Israeli sites downed in cyber blitz

Hackers downed a number of Israeli sites on Wednesday, including those administered by the Sheba Medical Center, the Assouta medical facility and the Israeli daily Ha’aretz.



According to Ha’aretz, the Mossad positively identified multiple attempts to break into Sheba’s network and extract unspecified patient information. 



The website – which was down for several hours – posted a message saying authorities were “attempting to identify the source of the attack in order to block threatening activity.”

Pro-Palestinian hackers (Anonymous Palestine) claimed responsibility for the attack against the Ha’aretz Hebrew site, which was knocked offline in a coordinated distributed denial-of-service (DDoS) attack.



The hackers pledged to continue targeting Israeli websites, and later managed to down another newspaper (Hayom) along with the Israel Festival homepage. 

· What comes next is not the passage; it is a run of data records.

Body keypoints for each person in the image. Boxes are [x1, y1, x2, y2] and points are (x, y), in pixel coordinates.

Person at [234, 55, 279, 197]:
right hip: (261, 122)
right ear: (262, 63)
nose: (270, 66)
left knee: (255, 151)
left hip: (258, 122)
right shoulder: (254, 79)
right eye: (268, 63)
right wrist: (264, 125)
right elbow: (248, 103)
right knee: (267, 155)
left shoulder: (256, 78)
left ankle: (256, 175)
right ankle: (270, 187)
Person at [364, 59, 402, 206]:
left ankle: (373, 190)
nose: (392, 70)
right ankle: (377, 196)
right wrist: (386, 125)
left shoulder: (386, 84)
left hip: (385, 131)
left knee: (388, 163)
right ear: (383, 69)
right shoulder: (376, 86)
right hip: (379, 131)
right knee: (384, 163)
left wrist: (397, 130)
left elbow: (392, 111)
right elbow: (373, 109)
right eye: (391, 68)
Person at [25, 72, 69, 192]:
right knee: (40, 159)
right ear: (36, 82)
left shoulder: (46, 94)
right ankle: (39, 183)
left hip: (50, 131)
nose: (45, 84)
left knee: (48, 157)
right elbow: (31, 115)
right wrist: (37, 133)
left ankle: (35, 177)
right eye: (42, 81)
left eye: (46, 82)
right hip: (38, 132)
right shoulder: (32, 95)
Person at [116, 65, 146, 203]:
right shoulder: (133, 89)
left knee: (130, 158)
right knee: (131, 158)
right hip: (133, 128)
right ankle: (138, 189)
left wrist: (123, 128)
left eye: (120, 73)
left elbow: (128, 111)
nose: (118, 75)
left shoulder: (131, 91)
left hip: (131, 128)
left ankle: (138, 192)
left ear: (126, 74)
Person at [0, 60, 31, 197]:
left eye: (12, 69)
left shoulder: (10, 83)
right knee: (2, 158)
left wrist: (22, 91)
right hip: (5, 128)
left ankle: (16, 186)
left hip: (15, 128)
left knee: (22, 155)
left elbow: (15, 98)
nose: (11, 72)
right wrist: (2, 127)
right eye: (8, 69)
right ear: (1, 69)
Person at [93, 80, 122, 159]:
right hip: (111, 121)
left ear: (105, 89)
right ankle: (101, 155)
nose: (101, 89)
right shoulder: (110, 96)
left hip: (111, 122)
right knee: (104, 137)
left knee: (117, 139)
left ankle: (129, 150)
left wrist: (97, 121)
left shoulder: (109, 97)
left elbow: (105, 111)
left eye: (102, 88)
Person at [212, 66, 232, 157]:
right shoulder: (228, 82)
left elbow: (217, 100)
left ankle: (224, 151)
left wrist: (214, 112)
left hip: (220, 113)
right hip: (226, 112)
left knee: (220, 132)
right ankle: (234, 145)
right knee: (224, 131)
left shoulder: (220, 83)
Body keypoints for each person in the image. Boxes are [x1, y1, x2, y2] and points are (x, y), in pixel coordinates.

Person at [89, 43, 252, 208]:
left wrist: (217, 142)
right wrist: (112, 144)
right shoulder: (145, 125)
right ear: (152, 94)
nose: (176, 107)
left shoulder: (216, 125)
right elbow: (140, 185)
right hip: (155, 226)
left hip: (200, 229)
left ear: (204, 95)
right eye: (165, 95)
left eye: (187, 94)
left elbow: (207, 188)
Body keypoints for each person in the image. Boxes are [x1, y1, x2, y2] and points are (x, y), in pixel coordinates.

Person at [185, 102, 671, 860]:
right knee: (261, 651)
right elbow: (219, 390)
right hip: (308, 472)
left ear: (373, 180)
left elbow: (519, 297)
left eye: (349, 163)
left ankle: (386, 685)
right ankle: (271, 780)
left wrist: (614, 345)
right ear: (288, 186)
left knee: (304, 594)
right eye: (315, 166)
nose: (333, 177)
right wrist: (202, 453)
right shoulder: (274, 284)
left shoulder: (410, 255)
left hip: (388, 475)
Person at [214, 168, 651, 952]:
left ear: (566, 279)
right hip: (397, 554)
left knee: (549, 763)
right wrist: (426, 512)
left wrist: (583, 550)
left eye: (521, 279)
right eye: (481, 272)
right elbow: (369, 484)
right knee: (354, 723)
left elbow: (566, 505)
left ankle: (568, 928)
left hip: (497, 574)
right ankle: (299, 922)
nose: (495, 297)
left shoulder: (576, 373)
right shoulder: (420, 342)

The latest round of attacks was launched just a week after Israeli hackers crashed the website administered by the Central Bank of the United Arab Emirates as the financial institution hosted European Central Bank chief Mario Draghi. 



That operation was reportedly conducted by a group calling itself “IDF Team,” which also claimed responsibility for knocking the Arab Bank offline. Meanwhile, a second Israeli hacker group known as “Nuclear” posted details of 4,800 credit cards extracted from various accounts held in Saudi Arabia last Wednesday.

The Saudi credit card data was leaked online a day after Israeli hackers downed the websites of both the Saudi Stock Exchange (Tadawul) and the Abu Dhabi Securities Exchange (ADX) – an operation conducted in retaliation for the hacking of two prominent Israeli sites: the Tel Aviv Stock Exchange (TASE) and El Al (Israel Airlines). 



It should be noted that various forms of cyber warfare have been waged by civilians in the Middle East for a number of years – and can be traced back to the early days of IRC (Internet Relay Chat) when rival parties battled each other with channel takeovers, scripts, automated bots and flooding attacks.